Vox pop: How do we avoid boom and bust as VC cash pours back online?

How can the sector benefit from a new wave of investment?

Recently, there have been a number of venture capitalists pouring money into high-profile ventures on the web - does this mean we are in danger of entering a new period of sustainable valuations?

Private equity firm Hellman & Friedman bought DoubleClick for £520 million; the co-founder of online credit card Egg helped to launch Zopa; and Simon Murdoch, founder of Amazon.co.uk, has unveiled a new online service called FriendsAbroad.

So, as VC money returns to the web, and even lastminute.com accepts a takeover bid, what can the industry do to prevent a possible new boom turning into another bust? (see Leader, p23)

SIMON MURDOCH - founder and chief executive officer, FriendsAbroad.com

Remember the quote about disruptive technology? "People tend to overestimate the short-term implications and underestimate the long-term impact." Well, in 1999/2000, everyone thought the internet would be transformational.

Companies piled cash into it and were disappointed it didn't live up to expectations fast. Now, it's back, with names like Amazon, eBay and Google doing really well, and the long-term impact is becoming clear.

We launched our free service, FriendsAbroad.com, in November and 60,000 users have signed up. For us, customer service is important. During the boom, people were fascinated with doing things fast and making a profit, and didn't always consider the customers. Now, those offering great service will succeed.

The second thing is for firms to pay by results. Cost-per-click offers a great advantage. In the boom, firms were charged on a CPM (cost-per-thousand) basis. Now, we are focused on finding ways to spend money where you only pay for results.

JAMES ALEXANDER - chief financial officer, Zopa

Internet penetration is in a different stage to how it was at the end of the 90s. We are in a different era - this will have legs.

From the VC side, I think there's a lot of money and some companies will get burned, but the brighter ones (falling into the category of once-bitten twice shy) will be incredibly cautious, and picky about what constitutes a good idea.

There are more experienced management teams around at the moment than there were first-time around.
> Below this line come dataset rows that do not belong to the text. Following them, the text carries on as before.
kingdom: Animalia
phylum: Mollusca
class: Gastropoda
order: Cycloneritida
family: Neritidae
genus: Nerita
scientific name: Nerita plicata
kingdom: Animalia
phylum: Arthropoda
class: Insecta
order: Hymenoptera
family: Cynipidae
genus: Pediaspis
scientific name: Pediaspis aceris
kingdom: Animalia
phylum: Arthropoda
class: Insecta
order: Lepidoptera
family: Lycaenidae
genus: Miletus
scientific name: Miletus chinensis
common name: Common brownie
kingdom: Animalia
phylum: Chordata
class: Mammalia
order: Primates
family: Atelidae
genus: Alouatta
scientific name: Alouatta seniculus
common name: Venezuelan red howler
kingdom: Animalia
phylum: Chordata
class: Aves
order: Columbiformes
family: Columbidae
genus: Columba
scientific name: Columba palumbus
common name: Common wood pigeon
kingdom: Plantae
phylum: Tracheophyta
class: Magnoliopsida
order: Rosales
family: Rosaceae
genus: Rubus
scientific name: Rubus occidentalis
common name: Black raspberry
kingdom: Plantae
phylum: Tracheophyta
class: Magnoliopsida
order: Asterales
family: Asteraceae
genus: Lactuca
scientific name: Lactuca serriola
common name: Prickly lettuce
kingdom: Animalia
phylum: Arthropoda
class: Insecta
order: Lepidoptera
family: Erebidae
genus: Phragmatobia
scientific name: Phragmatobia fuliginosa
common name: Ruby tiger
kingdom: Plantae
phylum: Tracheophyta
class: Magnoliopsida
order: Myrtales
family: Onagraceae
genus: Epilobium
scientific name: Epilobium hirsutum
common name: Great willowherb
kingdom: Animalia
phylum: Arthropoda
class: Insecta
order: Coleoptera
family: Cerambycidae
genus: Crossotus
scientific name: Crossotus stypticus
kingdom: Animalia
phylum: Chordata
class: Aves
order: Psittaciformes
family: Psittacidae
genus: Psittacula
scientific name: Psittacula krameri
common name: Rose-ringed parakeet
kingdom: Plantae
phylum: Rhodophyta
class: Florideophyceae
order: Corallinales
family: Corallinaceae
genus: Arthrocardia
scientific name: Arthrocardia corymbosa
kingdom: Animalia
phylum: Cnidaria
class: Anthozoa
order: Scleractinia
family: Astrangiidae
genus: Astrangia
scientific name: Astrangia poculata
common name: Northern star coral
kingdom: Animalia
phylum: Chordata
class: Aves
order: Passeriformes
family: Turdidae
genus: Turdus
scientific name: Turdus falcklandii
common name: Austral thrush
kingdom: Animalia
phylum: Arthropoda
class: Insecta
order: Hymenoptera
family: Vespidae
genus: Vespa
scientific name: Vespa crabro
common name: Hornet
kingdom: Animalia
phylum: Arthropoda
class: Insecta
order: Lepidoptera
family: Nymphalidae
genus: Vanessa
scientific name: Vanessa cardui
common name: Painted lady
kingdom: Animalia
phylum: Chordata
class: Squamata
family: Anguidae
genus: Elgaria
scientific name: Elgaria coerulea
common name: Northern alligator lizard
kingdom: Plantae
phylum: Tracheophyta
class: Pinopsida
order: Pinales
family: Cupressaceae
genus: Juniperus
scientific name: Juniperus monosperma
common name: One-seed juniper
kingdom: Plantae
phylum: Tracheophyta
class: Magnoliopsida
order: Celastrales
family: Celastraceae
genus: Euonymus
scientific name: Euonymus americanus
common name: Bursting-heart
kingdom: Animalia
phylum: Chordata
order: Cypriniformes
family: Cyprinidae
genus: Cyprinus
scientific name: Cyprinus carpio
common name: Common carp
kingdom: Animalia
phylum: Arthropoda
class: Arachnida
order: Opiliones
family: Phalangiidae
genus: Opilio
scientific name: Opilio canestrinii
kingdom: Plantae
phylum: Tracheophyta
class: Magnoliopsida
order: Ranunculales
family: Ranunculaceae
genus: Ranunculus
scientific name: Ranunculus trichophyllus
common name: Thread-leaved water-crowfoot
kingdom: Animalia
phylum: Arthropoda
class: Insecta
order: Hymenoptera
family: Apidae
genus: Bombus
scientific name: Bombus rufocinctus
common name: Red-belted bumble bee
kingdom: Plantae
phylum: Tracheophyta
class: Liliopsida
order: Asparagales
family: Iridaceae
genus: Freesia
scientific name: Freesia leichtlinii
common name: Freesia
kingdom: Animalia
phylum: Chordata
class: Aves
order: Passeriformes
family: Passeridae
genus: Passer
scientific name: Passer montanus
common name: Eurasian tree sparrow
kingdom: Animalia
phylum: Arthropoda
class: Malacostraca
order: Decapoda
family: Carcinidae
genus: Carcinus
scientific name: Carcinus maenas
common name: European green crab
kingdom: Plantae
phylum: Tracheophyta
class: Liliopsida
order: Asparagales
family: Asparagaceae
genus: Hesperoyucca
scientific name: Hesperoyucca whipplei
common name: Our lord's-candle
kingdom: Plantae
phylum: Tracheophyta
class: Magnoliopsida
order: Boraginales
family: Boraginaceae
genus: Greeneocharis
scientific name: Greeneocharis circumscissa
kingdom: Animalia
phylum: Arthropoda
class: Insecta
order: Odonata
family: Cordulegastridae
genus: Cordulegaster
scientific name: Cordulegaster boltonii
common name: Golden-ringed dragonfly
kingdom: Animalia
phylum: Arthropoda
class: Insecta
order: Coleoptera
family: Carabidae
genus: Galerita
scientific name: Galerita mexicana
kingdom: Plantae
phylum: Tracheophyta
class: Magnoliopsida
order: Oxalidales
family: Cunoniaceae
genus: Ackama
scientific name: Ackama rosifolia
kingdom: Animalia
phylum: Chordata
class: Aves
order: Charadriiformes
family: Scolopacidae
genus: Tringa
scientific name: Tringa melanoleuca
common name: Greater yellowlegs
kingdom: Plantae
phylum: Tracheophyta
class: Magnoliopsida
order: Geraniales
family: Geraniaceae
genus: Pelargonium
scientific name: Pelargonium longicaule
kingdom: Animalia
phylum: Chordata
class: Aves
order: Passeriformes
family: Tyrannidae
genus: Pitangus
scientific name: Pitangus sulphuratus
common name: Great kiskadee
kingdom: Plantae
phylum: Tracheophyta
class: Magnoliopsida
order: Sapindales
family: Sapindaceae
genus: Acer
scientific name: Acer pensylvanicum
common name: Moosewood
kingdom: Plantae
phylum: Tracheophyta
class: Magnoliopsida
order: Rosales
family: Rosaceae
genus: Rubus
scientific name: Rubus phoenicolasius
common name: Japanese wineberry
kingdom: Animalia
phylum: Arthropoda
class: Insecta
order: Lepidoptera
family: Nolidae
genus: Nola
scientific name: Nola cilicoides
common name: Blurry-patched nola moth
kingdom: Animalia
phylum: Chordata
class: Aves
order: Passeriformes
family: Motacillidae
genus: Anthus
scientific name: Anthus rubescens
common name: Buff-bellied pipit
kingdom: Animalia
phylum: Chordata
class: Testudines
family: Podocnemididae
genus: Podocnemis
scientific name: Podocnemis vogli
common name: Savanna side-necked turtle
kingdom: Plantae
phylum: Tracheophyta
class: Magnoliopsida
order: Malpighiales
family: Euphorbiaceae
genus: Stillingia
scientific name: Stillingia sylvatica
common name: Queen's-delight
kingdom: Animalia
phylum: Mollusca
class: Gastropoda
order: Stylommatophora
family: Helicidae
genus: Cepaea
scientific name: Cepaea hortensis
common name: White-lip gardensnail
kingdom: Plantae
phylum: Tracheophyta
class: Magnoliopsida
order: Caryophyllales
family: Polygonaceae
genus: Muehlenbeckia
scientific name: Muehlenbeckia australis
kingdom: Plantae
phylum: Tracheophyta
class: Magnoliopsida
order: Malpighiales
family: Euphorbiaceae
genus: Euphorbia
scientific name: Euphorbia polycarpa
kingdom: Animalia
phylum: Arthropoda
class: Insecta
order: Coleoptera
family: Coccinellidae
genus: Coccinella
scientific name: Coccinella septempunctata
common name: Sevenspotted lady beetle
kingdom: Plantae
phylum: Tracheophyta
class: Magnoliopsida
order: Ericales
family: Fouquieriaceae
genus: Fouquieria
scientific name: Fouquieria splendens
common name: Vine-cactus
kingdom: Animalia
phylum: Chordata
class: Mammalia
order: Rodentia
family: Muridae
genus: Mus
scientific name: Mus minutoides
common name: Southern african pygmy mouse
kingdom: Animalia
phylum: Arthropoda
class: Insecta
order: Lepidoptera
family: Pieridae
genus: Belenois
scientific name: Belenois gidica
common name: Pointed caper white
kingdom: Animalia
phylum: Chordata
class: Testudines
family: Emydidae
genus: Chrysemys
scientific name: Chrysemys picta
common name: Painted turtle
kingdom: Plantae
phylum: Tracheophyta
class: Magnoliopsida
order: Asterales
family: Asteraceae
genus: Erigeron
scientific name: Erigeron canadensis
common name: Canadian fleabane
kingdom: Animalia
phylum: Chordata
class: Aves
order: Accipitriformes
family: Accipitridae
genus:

The Information Technology revolution we are now living through is the fifth technology revolution since the Industrial Age saw the world adopt mechanisation and led to rapid development.

CHARLIE REDMAYNE - managing director, Mykindaplace.com

The venture capital coming back into the business is very different to that of 1999. The attitude then was that the web was going to revolutionise everything. "The internet will replace the high street in two years," was reminiscent of those types of conversations.

VC funding was based on that, but VC firms are coming back under different terms. Internet businesses that have surfaced in the last five years are well-managed, with proper business models, and performing well. Investment is based on the fact that there are good businesses that are underrated.

Combine this with online being the fastest-growing ad media and there's a good story as to why internet business is good for investors.

BOB WILLOTT - editor, New Media Agencies Financial Intelligence

There's a serious problem associated with venture capital and private-equity firms investing in this sector. Sub-stantial funding is washing over them and it's almost certain they're paying far more than the value of these firms, thus pushing up prices and raising expectations of buyers.

While I'm the first to agree that the digital sector has a lot of growth, it would be unwise to overestimate it. All venture capital and private-equity firms, which invest in the short term, are unlikely to want to hold shares for more than three years and will then wish to make substantial capital gain from selling them. That puts pressure on the firms they invest in, and it is not always in their best interest for strategic development.